Michael K. war zwar in der Vergangenheit vier Mal von den Kriminalisten befragt worden, galt aber nie als Verdächtiger. Sein Vernehmungsprotokoll ist 20 Seiten lang. Auch nachdem er seine Videothek so plötzlich aufgegeben hatte, kam er zweimal nach Pulkau zurück und lud Jugendliche zum Kaffee ein, scheinheilig soll er sich nach Neuigkeiten im Fall Kührer erkundigt haben.
Keller nicht Tatort
Freitag früh wurde Michael K. in Wien festgenommen. Es folgten stundenlange Verhöre (es gilt die Unschuldsvermutung). Chefermittler Geiger: „Er gab gar nichts zu.“ Um 18 Uhr dann die Pressekonferenz mit Vertretern des Bundeskriminalamtes in Pulkau: Nach einer Analyse des Zahnschemas stand fest: Bei den Skelettteilen handelt es sich um die sterblichen Überreste von Julia Kührer. „Der Körper war nicht vollständig vorhanden. Doch nach der Art wie er abgelegt wurde, gehen wir von einem gewaltsamen Tod aus“, so BKA-Sprecher Helmut Greiner. Ihr Körper muss schon sehr lange in dem Keller gelegen sein, der nicht der Tatort gewesen ist.
Jetzt wird Julia Kührer ihre letzte Ruhe finden.
Verdächtiger: Angeber, er stellte Mädchen nach
Der 50-Jährige mit der Wrestler-Statur hatte zu jener Zeit, als Julia Kührer vor fünf Jahren verschwand, eine Videothek am Hauptplatz – keine zwei Gehminuten vom Haus der Kührers in der Ufergasse entfernt. Der korpulente Aufschneider, der oft mit seinem schrillen Kleidungsstil auffiel, suchte stets die Nähe von Teenagermädchen, die er in sein Geschäft oder auch in sein Haus nach Dietmannsdorf einlud.

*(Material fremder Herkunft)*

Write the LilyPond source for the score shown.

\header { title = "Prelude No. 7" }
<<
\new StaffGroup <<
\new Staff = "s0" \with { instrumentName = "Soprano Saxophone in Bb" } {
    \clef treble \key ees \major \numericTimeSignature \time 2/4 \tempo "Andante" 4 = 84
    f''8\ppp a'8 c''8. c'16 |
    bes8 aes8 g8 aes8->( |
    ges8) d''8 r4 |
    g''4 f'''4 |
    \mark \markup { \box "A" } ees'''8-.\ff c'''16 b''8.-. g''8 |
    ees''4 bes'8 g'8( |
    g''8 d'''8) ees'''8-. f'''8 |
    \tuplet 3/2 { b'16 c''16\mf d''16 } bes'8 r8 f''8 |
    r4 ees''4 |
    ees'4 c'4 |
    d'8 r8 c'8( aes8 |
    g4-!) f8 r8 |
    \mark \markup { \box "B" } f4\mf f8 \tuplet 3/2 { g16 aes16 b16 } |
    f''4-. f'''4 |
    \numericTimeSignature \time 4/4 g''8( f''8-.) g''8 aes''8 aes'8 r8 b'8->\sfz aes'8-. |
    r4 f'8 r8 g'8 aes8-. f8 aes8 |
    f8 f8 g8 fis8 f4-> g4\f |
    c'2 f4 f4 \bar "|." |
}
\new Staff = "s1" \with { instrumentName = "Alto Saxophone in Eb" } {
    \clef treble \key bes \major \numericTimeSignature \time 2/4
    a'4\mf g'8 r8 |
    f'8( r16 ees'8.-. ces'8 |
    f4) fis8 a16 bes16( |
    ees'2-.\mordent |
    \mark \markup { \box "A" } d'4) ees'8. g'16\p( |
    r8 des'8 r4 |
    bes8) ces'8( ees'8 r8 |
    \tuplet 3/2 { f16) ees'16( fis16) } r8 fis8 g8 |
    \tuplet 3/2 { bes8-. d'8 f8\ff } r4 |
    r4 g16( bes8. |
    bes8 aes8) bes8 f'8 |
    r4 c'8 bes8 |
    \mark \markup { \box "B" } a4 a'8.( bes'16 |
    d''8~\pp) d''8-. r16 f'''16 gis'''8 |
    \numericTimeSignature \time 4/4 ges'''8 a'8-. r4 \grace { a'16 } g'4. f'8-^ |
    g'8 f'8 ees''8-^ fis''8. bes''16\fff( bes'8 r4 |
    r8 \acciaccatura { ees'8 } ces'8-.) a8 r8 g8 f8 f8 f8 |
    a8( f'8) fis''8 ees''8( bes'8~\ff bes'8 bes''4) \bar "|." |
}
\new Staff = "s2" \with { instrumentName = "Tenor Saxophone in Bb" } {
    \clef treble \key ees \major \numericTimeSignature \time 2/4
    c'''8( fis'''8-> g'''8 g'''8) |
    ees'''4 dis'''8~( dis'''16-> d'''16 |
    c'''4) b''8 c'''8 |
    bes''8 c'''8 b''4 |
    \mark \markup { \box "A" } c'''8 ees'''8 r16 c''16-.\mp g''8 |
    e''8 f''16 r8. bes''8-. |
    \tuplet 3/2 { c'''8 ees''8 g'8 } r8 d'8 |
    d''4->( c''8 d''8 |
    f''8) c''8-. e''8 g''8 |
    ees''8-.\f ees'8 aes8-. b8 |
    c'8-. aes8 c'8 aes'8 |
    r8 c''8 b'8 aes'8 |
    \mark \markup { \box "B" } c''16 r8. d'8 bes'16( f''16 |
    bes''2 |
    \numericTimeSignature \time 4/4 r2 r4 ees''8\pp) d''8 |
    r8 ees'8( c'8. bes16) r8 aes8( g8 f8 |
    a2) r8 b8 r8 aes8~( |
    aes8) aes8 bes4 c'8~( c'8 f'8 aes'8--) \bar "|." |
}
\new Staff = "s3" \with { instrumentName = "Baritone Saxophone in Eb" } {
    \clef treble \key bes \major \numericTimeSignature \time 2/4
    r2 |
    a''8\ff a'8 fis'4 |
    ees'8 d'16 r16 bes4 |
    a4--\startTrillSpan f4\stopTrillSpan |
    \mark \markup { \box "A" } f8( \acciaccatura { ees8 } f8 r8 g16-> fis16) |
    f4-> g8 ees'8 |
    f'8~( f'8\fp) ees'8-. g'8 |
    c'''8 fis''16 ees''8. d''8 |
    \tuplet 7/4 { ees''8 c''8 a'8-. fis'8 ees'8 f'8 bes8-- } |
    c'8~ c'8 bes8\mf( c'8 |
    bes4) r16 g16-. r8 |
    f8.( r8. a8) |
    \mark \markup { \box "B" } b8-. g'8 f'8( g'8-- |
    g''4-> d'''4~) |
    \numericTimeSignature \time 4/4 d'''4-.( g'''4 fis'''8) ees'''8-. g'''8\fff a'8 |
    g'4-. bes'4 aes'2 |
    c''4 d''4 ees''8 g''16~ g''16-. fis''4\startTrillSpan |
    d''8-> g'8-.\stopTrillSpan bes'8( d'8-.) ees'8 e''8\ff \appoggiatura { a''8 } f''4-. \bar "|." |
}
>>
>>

Der gebürtige Wiener hatte engen Kontakt zu Julia – und er war für viele der Hauptverdächtige, als Julia vermisst wurde und er vier Tage später seine Videothek zusperrte, um Pulkau wie auch seinem Haus in Dietmannsdorf den Rücken zu kehren.
Dr. Rainer König-Höllerweger, ein Vertrauter der Familie Kührer: „Der Typ war auch mir suspekt und alle Jungs im Ort nannten ihn damals als möglichen Täter. Vielleicht hat die Polizei geglaubt, dass er nur ein Sündenbock war und ihn deshalb nicht näher angeschaut.“
Die Staatsanwaltschaft bestätigt, dass K. schon zu Beginn der Suche nach Julia einvernommen wurde – aber nur wegen sogenannter Umfelderhebungen, weil er eben am Hauptplatz die Videothek hatte. Über Michael K., der sich Freitag früh um 7.30 Uhr in Wien widerstandslos festnehmen ließ und für den die Unschuldsvermutung gilt, wird auch erzählt, dass er tätowiert sei und dass der Rapid-Ultra auch beim Platzsturm beim Derby an vorderster Front dabei war. Auf seiner Facebook-Seite hat er 29 eingetragene Freunde – fast nur junge Mädchen …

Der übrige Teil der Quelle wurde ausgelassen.